_TASK BRIEF_:
Only lines with the word "Tunaiku" belong in the answer; copy them from the records below.

:: INPUT DATA

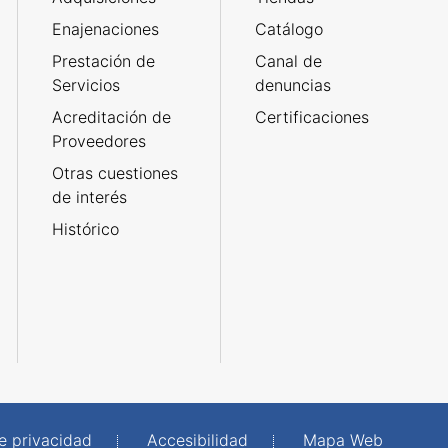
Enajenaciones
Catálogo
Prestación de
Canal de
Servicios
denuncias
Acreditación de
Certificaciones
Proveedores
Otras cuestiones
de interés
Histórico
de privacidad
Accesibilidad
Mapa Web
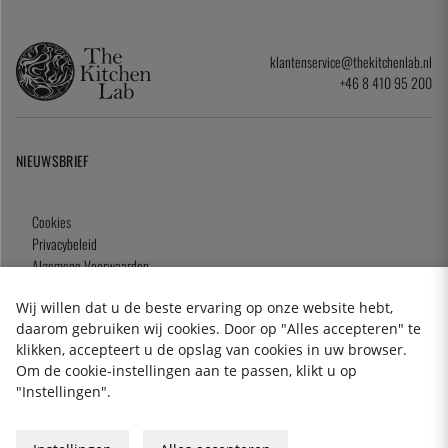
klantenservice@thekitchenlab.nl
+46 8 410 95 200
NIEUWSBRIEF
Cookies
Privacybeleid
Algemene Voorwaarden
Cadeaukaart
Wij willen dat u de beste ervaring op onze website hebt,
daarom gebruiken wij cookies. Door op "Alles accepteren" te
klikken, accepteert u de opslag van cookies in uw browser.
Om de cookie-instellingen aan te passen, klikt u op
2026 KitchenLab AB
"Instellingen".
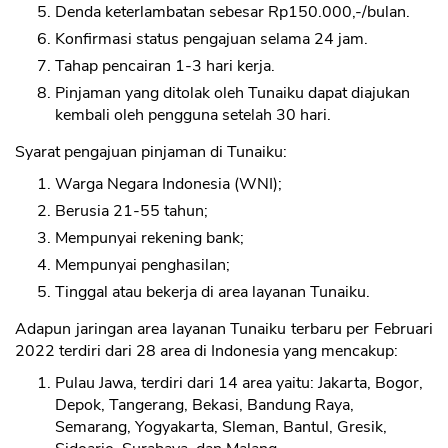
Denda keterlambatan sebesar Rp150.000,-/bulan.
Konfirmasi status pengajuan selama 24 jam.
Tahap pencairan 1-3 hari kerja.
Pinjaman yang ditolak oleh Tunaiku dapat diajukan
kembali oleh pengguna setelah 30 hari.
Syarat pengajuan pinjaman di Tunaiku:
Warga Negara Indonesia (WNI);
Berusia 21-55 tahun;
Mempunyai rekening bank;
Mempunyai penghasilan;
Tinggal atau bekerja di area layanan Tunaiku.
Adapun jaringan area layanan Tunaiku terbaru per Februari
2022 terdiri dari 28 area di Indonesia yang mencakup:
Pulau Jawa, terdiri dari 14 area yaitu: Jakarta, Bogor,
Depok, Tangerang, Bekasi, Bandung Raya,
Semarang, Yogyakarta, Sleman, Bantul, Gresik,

::::
:: INPUT DATA

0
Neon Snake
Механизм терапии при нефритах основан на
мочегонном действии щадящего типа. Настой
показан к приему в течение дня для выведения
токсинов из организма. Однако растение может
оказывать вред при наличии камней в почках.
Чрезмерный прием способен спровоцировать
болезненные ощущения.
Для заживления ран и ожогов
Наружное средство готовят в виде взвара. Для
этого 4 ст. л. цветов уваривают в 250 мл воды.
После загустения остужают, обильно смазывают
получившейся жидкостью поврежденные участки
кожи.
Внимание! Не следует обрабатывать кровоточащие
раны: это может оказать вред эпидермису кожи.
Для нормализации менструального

::::
:: INPUT DATA

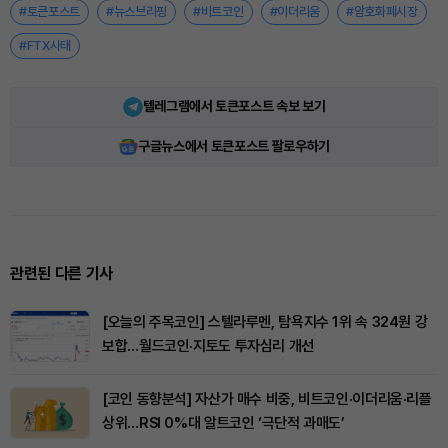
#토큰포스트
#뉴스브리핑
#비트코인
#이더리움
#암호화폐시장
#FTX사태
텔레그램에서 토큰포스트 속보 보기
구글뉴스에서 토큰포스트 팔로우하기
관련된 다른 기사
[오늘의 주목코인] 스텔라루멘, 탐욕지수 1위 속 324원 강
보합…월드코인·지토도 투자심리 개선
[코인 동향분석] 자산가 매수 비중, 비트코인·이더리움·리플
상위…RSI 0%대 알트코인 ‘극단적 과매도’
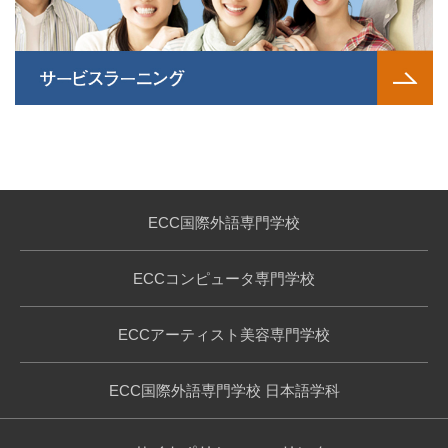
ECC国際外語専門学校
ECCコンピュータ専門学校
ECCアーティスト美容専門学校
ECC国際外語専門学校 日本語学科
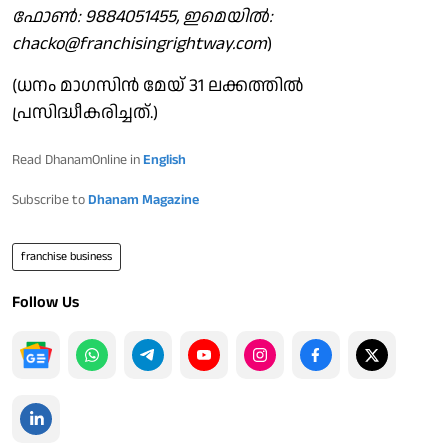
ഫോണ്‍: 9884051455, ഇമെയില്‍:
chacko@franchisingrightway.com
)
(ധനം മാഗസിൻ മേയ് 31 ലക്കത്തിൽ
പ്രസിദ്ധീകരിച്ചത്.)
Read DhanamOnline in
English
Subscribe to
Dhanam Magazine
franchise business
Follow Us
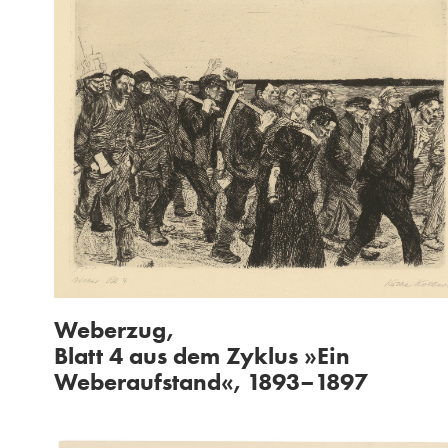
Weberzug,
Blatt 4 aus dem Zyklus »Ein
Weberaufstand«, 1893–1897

::::

_ANSWER TO THE EXERCISE_:
Pinjaman yang ditolak oleh Tunaiku dapat diajukan
Syarat pengajuan pinjaman di Tunaiku:
Tinggal atau bekerja di area layanan Tunaiku.
Adapun jaringan area layanan Tunaiku terbaru per Februari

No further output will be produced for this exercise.